Ontbinding op de e-grond. Beveiligingsmedewerker liet ten tijde van wateroverlast een weglopende fotograaf struikelen. Omdat werknemer aanspraak heeft op een met vakbonden overeengekomen Bovenwettelijke Werkloosheidsregeling, bestaat geen recht op een transitievergoeding. Ontbinding per eerdere datum dan door de kantonrechter is toegepast, is gelet op artikel 7:683 BW niet mogelijk.

Werknemer is sinds 15 juli 1991 in dienst van Stichting VUmc (hierna: VUmc), als medewerker receptie en beveiliging.
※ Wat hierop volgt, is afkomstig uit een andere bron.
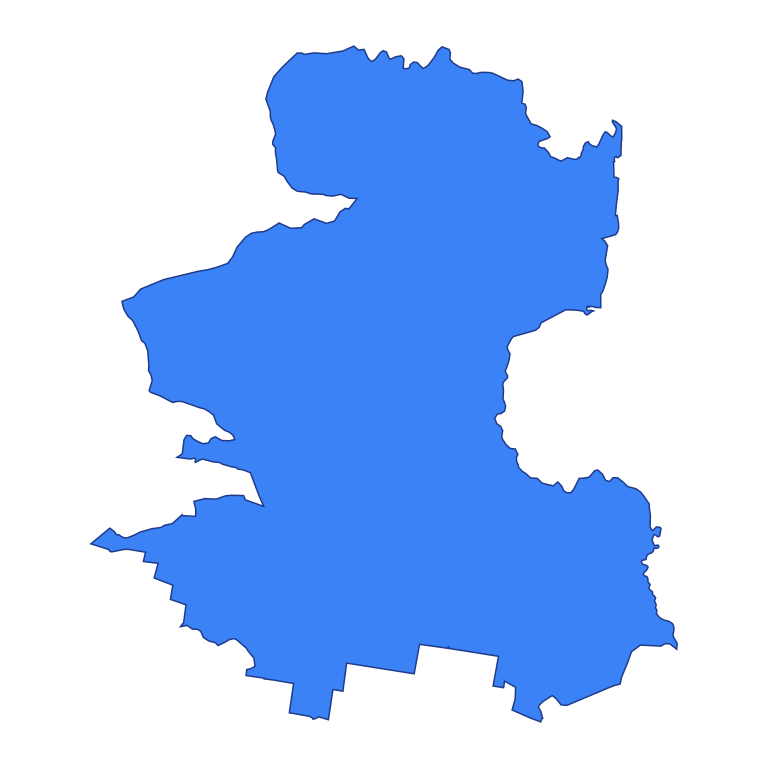 Tlalnelhuayocan, Veracruz, Mexico
{"feature_id": "50627088B87731139171896", "entity_name": "Tlalnelhuayocan", "entity_type": "district", "adm_level": 2, "iso_a3": "MEX", "parent_name": "Mexico", "parent_adm1": "Veracruz", "projection": "natural_earth1", "projection_center": [-96.975, 19.543], "detail": "fine", "context": "isolated", "style": "filled", "palette": "blue", "viewbox_px": 768, "rotation_deg": 0, "n_neighbors": 0, "source": "geoboundaries", "source_scale": "gbopen_adm2", "svg_char_len": 6078}
<svg xmlns="http://www.w3.org/2000/svg" viewBox="0 0 768 768"><path d="M154.2,578.0L172.8,585.2L170.4,599.4L186.0,604.8L183.7,622.3L180.5,626.7L187.1,625.4L192.4,629.1L197.3,629.2L200.7,631.3L203.4,637.4L209.0,641.1L215.2,642.6L218.1,645.5L226.0,641.7L229.0,639.7L234.1,638.6L236.7,639.8L246.3,648.1L248.3,651.4L253.9,658.0L255.0,666.4L250.1,668.9L246.8,669.5L246.1,675.5L264.2,678.2L264.1,678.9L274.0,680.1L293.6,683.5L289.3,712.8L309.0,716.2L312.2,717.7L313.0,719.2L315.1,718.7L318.8,716.9L328.4,719.7L332.9,689.5L342.9,691.2L346.6,663.1L414.2,673.8L419.5,644.3L447.9,648.3L448.3,646.7L449.0,646.9L448.7,648.4L498.5,656.3L493.1,686.0L503.6,687.7L504.6,681.2L515.6,687.2L515.2,698.9L512.1,710.0L530.3,718.0L540.7,721.9L541.4,719.9L542.3,718.1L542.6,718.2L540.8,711.2L538.5,707.6L538.8,705.7L542.5,701.8L552.2,695.5L556.2,698.7L561.1,704.9L566.8,705.4L608.8,687.7L614.4,685.5L620.1,684.1L621.5,677.4L627.9,661.9L631.5,651.7L640.4,645.1L660.8,646.1L665.4,643.6L669.9,643.9L676.7,649.2L677.1,643.3L672.9,635.9L674.0,629.0L673.6,626.2L672.9,624.3L672.4,623.5L668.9,621.3L663.6,619.9L659.7,617.7L656.7,614.2L656.5,612.5L656.9,610.5L655.5,607.7L656.1,605.3L656.0,604.2L654.5,600.7L654.6,600.0L655.6,598.5L655.5,597.7L654.4,596.0L652.4,594.5L652.6,592.0L649.2,589.1L649.0,587.0L650.1,584.8L649.8,584.0L648.1,582.2L647.8,578.5L647.3,577.2L646.7,576.5L643.9,575.7L643.2,574.4L644.2,572.4L646.5,570.3L648.0,567.4L647.8,566.4L646.1,565.1L643.9,564.8L642.2,563.7L641.5,562.3L641.9,560.4L646.1,559.5L646.5,556.9L647.3,555.1L648.9,553.8L651.3,553.1L653.3,551.2L654.1,548.2L656.7,548.4L658.4,547.7L658.9,546.6L658.5,545.5L657.8,545.1L654.9,545.6L653.9,544.5L652.0,540.0L653.8,534.8L655.5,534.9L657.6,536.8L659.6,536.1L661.0,528.6L660.2,527.4L656.4,526.9L653.3,530.1L652.1,530.5L650.4,527.4L650.1,526.7L650.4,515.3L649.5,509.6L649.1,503.8L643.8,496.0L640.7,492.1L636.1,488.8L627.7,486.6L624.0,482.9L617.7,477.8L613.0,477.7L609.6,481.5L605.6,480.4L602.4,474.0L597.7,470.0L594.8,470.6L589.1,477.2L583.3,478.2L579.2,478.3L573.8,489.1L570.8,492.8L566.3,492.5L563.7,490.6L561.6,486.0L557.8,482.0L553.2,485.9L542.2,483.2L537.3,478.4L530.5,477.9L525.9,473.6L522.3,471.3L518.5,467.3L518.3,465.1L516.6,461.1L516.5,457.1L517.9,454.5L515.3,449.0L510.1,448.4L506.0,444.6L502.5,439.2L501.7,436.3L502.7,430.8L500.8,426.5L496.7,423.6L494.7,418.0L497.5,414.1L501.2,413.5L504.7,410.9L505.6,406.3L504.4,402.1L503.0,399.1L503.5,390.6L502.8,383.8L503.4,382.2L507.5,377.7L507.6,375.7L505.9,373.1L505.3,370.9L508.0,363.7L509.2,359.3L510.0,353.9L507.5,349.0L507.3,346.4L511.3,339.0L513.2,336.6L535.7,330.2L539.1,327.4L541.1,322.8L565.7,309.8L575.8,310.1L583.4,311.2L585.3,314.0L586.7,314.9L587.5,314.8L591.8,311.6L593.4,311.0L590.8,310.3L588.1,310.6L586.7,309.7L586.7,307.0L588.8,307.2L588.5,306.2L593.8,306.7L595.2,307.4L600.8,307.7L600.7,294.7L602.8,291.2L605.4,283.8L607.2,277.1L607.9,270.9L607.9,268.5L607.1,267.6L605.1,260.7L607.6,245.7L604.8,241.0L601.8,238.6L615.1,234.8L616.1,234.1L617.6,231.7L618.7,228.1L618.5,223.3L617.2,215.4L615.6,215.7L615.5,213.8L616.4,203.9L618.2,190.1L618.1,181.3L618.8,178.8L617.1,177.6L614.0,177.0L613.6,161.8L614.6,161.5L614.2,157.9L616.1,156.5L617.1,157.7L618.7,157.4L619.9,155.7L620.9,155.7L621.3,141.6L621.7,140.8L621.7,126.3L616.0,121.7L612.6,120.3L612.3,121.8L616.4,128.2L615.9,131.9L613.3,136.8L611.1,136.1L607.1,132.4L605.3,131.8L603.2,134.6L598.8,144.1L596.8,147.0L591.8,145.5L589.6,143.9L588.2,141.7L585.3,143.0L583.2,147.0L583.4,148.8L581.2,153.5L581.2,155.2L579.8,157.6L578.6,157.4L576.7,159.4L573.5,159.2L567.4,157.7L560.9,161.2L554.1,157.8L550.8,156.9L548.4,152.4L544.4,148.0L541.7,147.9L538.8,146.7L537.7,145.0L539.2,141.4L548.1,138.3L550.1,136.7L547.2,131.7L542.0,128.2L536.9,125.5L531.1,123.9L525.5,113.7L526.3,107.4L525.0,104.2L521.8,103.2L523.1,91.3L521.9,81.6L518.2,79.1L513.5,80.8L507.6,80.2L492.7,73.2L488.7,72.5L481.5,72.3L476.0,73.5L472.6,73.2L469.4,69.6L459.8,67.1L453.4,63.2L449.9,59.3L450.4,52.8L449.1,49.5L442.0,46.8L437.9,50.7L434.4,57.2L428.1,65.4L423.4,68.5L420.2,65.9L417.4,62.6L413.9,62.0L410.3,64.5L409.4,68.0L405.7,68.8L403.2,68.3L403.9,58.8L401.4,55.8L396.0,56.7L390.4,59.3L388.8,57.6L386.5,52.0L383.2,50.7L380.4,52.6L375.5,59.1L372.2,61.3L370.3,60.6L367.8,57.8L364.1,49.4L358.5,50.1L353.8,46.1L342.8,51.0L326.9,53.7L314.0,52.9L304.2,54.4L301.9,53.1L297.1,53.1L282.0,67.5L273.8,76.8L267.8,91.6L265.9,99.0L270.3,111.5L270.3,117.0L271.6,121.4L272.8,123.2L274.9,130.2L275.6,134.0L272.9,141.0L272.6,144.1L275.7,148.1L275.3,151.4L276.7,160.6L277.6,171.0L278.3,172.6L284.2,176.3L287.4,181.8L292.2,188.2L297.5,191.3L305.3,192.0L311.7,194.0L322.7,194.2L326.1,195.5L332.7,196.1L340.9,194.3L349.0,198.2L357.2,198.5L348.9,208.8L345.2,208.4L340.0,211.9L334.6,221.0L326.5,223.4L314.1,218.8L304.2,224.6L301.7,227.7L290.6,228.3L279.1,223.0L268.5,229.7L263.6,231.7L257.1,232.1L251.3,233.3L245.6,237.1L237.2,247.0L232.6,256.9L227.6,263.5L216.3,267.4L207.7,269.7L198.2,271.3L163.7,279.6L140.6,289.1L133.8,296.9L122.0,301.3L122.8,305.7L124.5,310.5L128.2,316.5L132.8,320.7L137.9,330.8L141.6,340.7L144.9,343.3L147.7,350.6L148.8,364.2L148.6,370.8L151.1,375.3L152.2,380.7L149.1,390.6L150.4,392.2L159.7,395.7L172.5,402.4L178.3,401.3L182.6,401.7L199.9,407.8L204.4,408.8L209.4,411.8L213.5,415.1L216.7,423.8L224.6,430.3L229.4,432.2L232.9,435.1L234.8,439.6L229.2,440.8L221.8,440.5L215.4,436.8L211.0,438.6L208.4,443.0L202.9,443.7L197.6,441.4L192.8,438.6L190.9,435.7L186.6,435.4L184.0,439.7L182.3,453.8L177.0,457.3L189.9,459.0L194.6,458.3L195.7,459.4L195.1,461.7L195.4,462.4L202.2,459.0L213.3,461.9L219.4,462.5L222.3,464.1L232.6,467.1L235.4,467.3L238.2,469.1L243.2,469.9L250.4,472.7L259.0,495.6L263.7,506.4L245.3,499.8L243.7,495.6L231.8,495.3L225.7,495.8L216.1,499.1L204.9,498.6L193.9,501.4L195.8,509.5L195.6,516.4L181.7,515.6L181.8,515.0L172.3,523.6L164.3,525.4L161.0,527.5L151.8,528.7L139.9,532.2L134.7,534.9L127.5,537.8L124.1,537.8L121.1,536.4L119.0,534.8L116.3,534.6L114.5,531.7L109.8,528.2L90.9,543.8L108.4,549.4L110.3,551.6L112.0,551.8L124.8,549.3L128.7,549.4L145.5,552.2L143.4,561.5L158.1,563.3L154.2,578.0Z" fill="#3b82f6" stroke="#1e3a8a" stroke-width="1.5"/></svg>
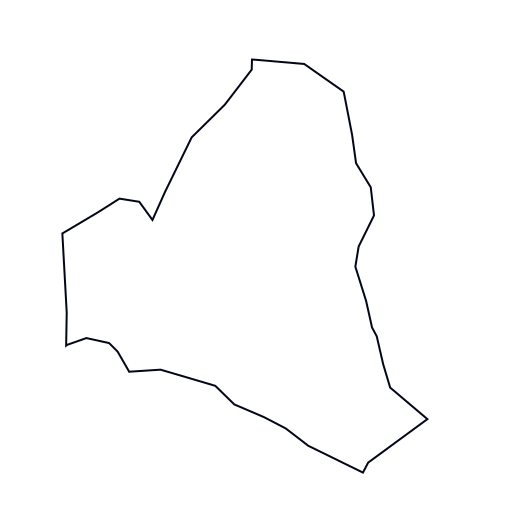 an SVG outline of Berane, rotated 99°
{"feature_id": "MNE-1509", "entity_name": "Berane", "entity_type": "Municipality", "adm_level": 1, "iso_a3": "MNE", "parent_name": "Montenegro", "parent_adm1": "", "projection": "albers", "projection_center": [19.918, 42.855], "detail": "fine", "context": "isolated", "style": "outline", "palette": "ink", "viewbox_px": 512, "rotation_deg": 99, "n_neighbors": 0, "source": "natural_earth", "source_scale": "10m", "svg_char_len": 697}
<svg xmlns="http://www.w3.org/2000/svg" viewBox="0 0 512 512"><g transform="rotate(99 256 256)"><path d="M390.2,363.1L372.1,377.7L365.0,387.4L363.6,410.7L373.4,428.8L374.2,429.5L341.5,434.1L264.0,450.8L263.7,450.4L238.3,419.8L220.7,399.8L220.7,379.8L236.6,363.9L207.0,355.9L148.9,338.1L111.3,310.4L72.6,289.4L62.6,290.7L62.3,288.0L58.8,238.4L65.6,224.5L79.9,195.2L82.7,194.1L121.4,180.0L148.7,171.7L170.2,153.4L197.5,145.8L230.6,156.1L251.0,156.2L283.2,140.2L308.5,130.2L316.4,124.2L342.9,113.5L365.0,102.9L390.3,61.2L442.5,112.9L453.2,116.5L435.3,174.6L421.7,199.6L414.0,222.6L406.0,254.2L390.6,275.9L383.2,332.5L390.0,362.6L390.2,363.1Z" fill="none" stroke="#020617" stroke-width="2"/></g></svg>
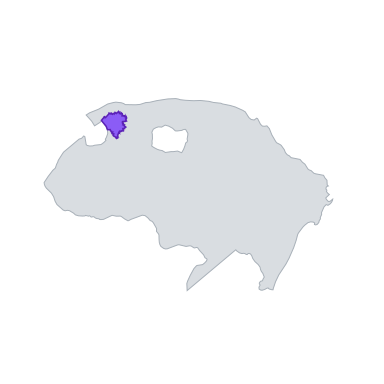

Op 9 september 2015 ’s morgens was werknemer belast met beveiligingswerkzaamheden op het terrein en de openbare weg rondom het ziekenhuis van VUmc, dit in verband met wateroverlast die de dag tevoren was ontstaan als gevolg van een breuk in de waterleiding. Ter plekke was een persoon bezig foto’s van hem te maken. Werknemer heeft deze fotograaf gesommeerd daarmee op te houden. De fotograaf deed dat niet. Werknemer heeft de fotograaf vervolgens laten struikelen door zijn been uit te steken op het moment dat laatstgenoemde langs hem heen liep. De fotograaf heeft een klacht ingediend bij VUmc. VUmc verzoekt onder meer de arbeidsovereenkomst met werknemer te ontbinden op grond van artikel 7:669 lid 3 onderdeel e BW. De kantonrechter heeft dit verzoek toegewezen. De kantonrechter heeft bovendien aan werknemer geen transitievergoeding toegekend, omdat werknemer recht heeft op een vergoeding ingevolge een voor 1 juli met vakorganisaties gemaakte collectieve afspraak. Tegen dit vonnis komt werknemer in hoger beroep.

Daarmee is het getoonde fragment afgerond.